Written: Written on July 26, 1915
Published:
First published in 1924 in Lenin Miscellany II.
Sent from Sörenberg (Switzerland) to Christiania (Oslo).
Printed from the original.
Source:
Lenin
Collected Works,
Progress Publishers,
[1976],
Moscow,
Volume 35,
pages 198-199.
Translated: Andrew Rothstein
Transcription\Markup:
R. Cymbala
Public Domain:
Lenin Internet Archive.
You may freely copy, distribute,
display and perform this work, as well as make derivative and
commercial works. Please credit “Marxists Internet
Archive” as your source.
• README
Dear A. M.,
We are sending you the money tomorrow. Many thanks for the news from Russia. In principle we have nothing against an agreement; we hope that you will be extra careful.
As regards armament of the people versus disarmament, it seems to me all the same that we cannot alter the programme.[4] If the words about the class struggle are not an empty phrase in the liberal sense (as they have become with the opportunists, Kautsky and Plekhanov), how can one object to a fact of history—the transformation of this struggle, under certain conditions, into civil war? How moreover can an oppressed class in general be against the armament of the people?
To reject this means to fall into a semi-anarchist attitude to imperialism—in my belief, this can be seen in certain Left-wingers even among ourselves. Once there is imperialism, they say, then we don’t need either self-determination of nations or the armament of the people! That is a crying error. It is precisely for the socialist revolution against imperialism that we need both one and the other.
Is it “realisable”? Such a criterion is incorrect. Without revolution almost the entire minimum programme is unrealisable. Put in that way, realisability declines into Philistinism.
It seems to me that this question (like all questions of Social-Democratic tactics today) can be put only in connection with the evaluation of (and reckoning with) opportunism. And it is clear that “disarmament”, as a tactical watchword, is opportunism. Moreover it is a provincial one, it stinks of a little state, detachment from the struggle, poverty of ideas: “it’s no business of mine”....
We are sending you the draft (individual) of a declaration of the international Left.[1] We urge you to translate it and to pass it on to the Left in Sweden and Norway, in order to make a business-like advance to a Verständigung[2] with them. Send us your observations, resp. your counterdraft, if you wish, and secure the same from the Left in Scandinavia.
Yours,
Lenin
[1] Reference is to “The Draft Resolution Proposed by the Left Wing at Zimmerwald” (see present edition, Vol. 21, pp. 345–48).—Ed.

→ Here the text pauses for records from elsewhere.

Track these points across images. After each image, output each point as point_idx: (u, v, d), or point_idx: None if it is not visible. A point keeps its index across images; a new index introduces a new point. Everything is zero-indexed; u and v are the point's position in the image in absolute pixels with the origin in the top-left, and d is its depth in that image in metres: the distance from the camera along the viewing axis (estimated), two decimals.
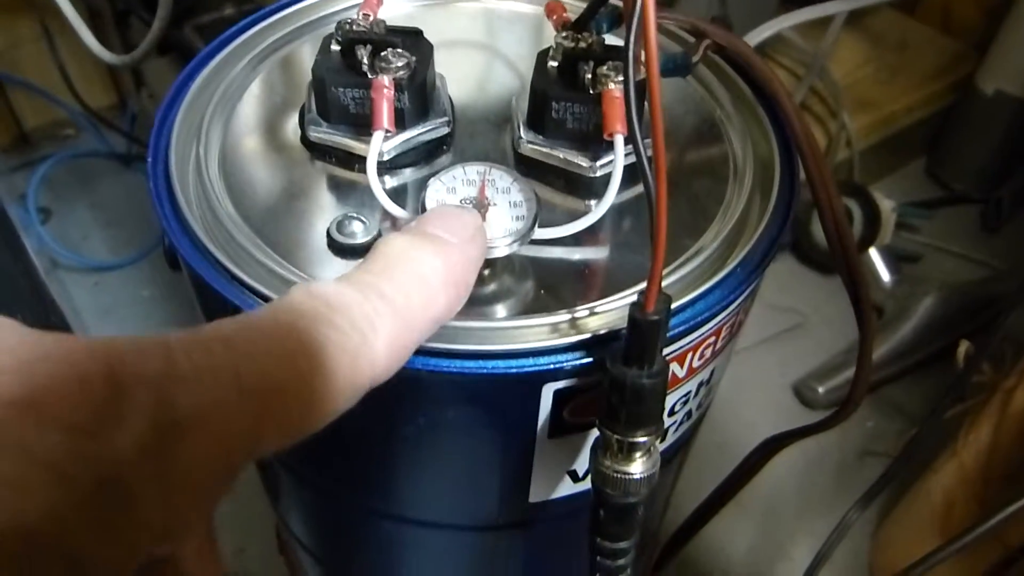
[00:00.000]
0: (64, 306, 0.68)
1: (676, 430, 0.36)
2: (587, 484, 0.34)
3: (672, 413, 0.34)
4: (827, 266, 1.20)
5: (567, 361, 0.27)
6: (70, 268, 1.15)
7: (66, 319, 0.68)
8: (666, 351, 0.29)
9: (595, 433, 0.29)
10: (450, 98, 0.37)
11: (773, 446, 0.53)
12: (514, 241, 0.28)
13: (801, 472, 1.01)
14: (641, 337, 0.25)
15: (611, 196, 0.31)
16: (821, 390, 1.04)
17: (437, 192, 0.29)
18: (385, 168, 0.34)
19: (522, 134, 0.35)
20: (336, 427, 0.32)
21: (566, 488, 0.34)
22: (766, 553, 0.93)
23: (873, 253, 1.14)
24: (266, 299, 0.28)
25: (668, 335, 0.29)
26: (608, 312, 0.29)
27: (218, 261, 0.29)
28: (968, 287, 1.11)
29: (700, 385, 0.34)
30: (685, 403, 0.34)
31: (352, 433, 0.32)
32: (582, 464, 0.33)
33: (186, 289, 0.35)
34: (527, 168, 0.35)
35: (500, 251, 0.28)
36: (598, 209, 0.31)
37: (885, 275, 1.13)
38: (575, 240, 0.32)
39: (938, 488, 0.80)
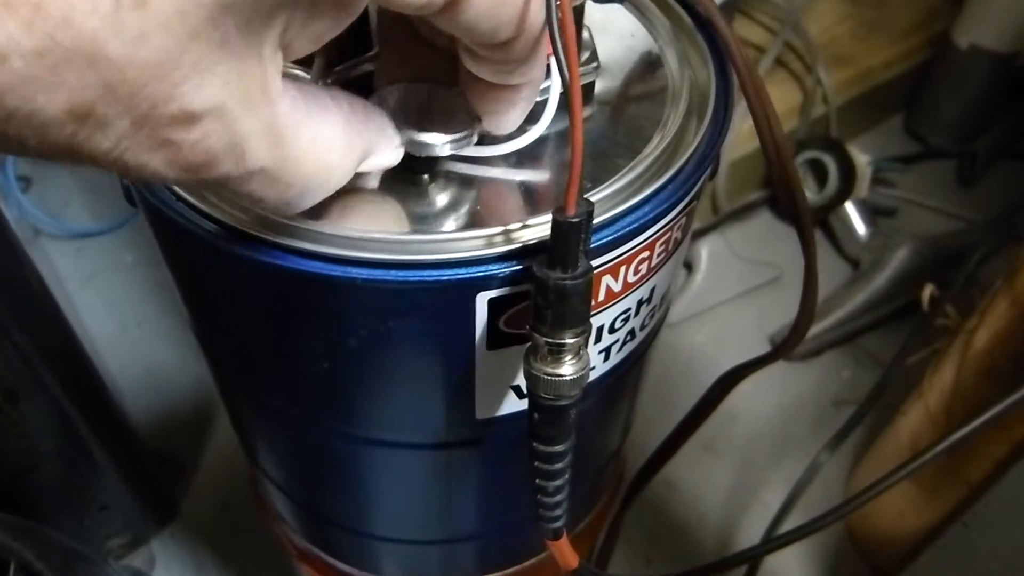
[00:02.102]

[4] Reference is to the twelfth point in the Programme of the R.S.D.L.P. approved by the Second R.S.D.L.P. Congress. It was stated in the Programme that the Party set itself the immediate aim of overthrowing the tsarist autocracy and replacing it with a democratic republic, whose constitution would, as the twelfth point stipulated, ensure “replacement of the regular army by the general arming of the people”.